Z80 Instruction Register Size

Question

I am writing a Z80 emulator and I am confused as to how large the instruction register is.

In the Z80 manual it states that the instructions are from 1 to 4 bytes long, am I given to assume that the Z80 has a 32Bit instruction register? If not then how does it execute instructions like this?

Answer 1

There's no instruction register, and you don't fetch the entire instruction at once. Instead, you fetch it piece-by-piece.

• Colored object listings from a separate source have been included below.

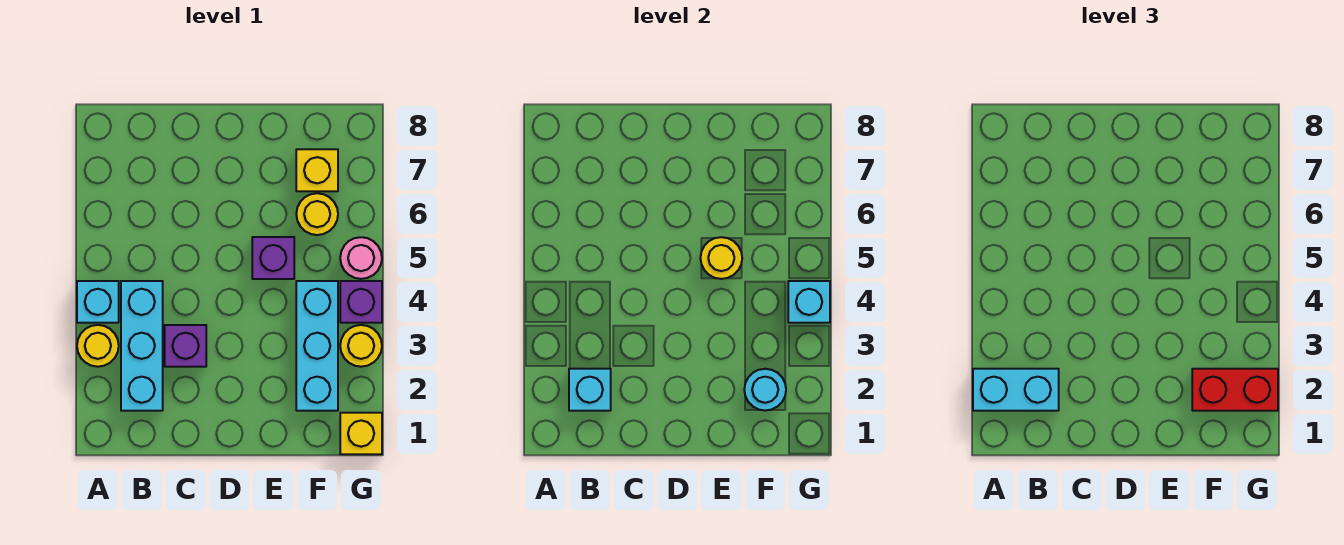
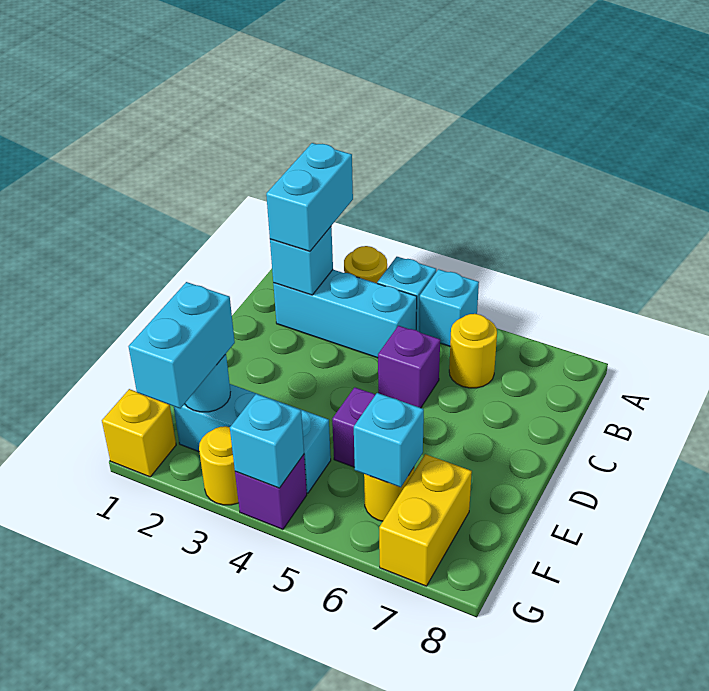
none -> cyan brick A5 level 1
purple brick C3 level 1 -> purple brick C5 level 1
yellow round brick E5 level 2 -> yellow round brick B6 level 1
red brick F2:G2 level 3 -> cyan brick F2:G2 level 3
none -> cyan brick F6 level 2
yellow brick F7 level 1 -> yellow brick F7:G7 level 1
pink round brick G5 level 1 -> none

Let's walk through your example instruction:

• Your emulator begins by fetching one byte from the current PC, and increments PC.
• It looks at the byte, which is 0xDD, and the emulator knows that this is the "IX instruction prefix" (because you know this, and therefore have programmed your emulator to know it). Your emulator then fetches another byte to get the actual opcode.
• The opcode byte is 0x36, and your emulator knows 0x36 prefixed by 0xDD is LD (IX+d),n with the encoding 0xDD 0x36 dd nn.
• Your emulator then fetches the dd and nn bytes, writes nn to (IX+dd), increments the cycle counter and proceeds to the next instruction.

If you want to write a cycle-accurate emulator things get a bit more complicated, but I wouldn't recommend that if you're a beginner when it comes to emulation.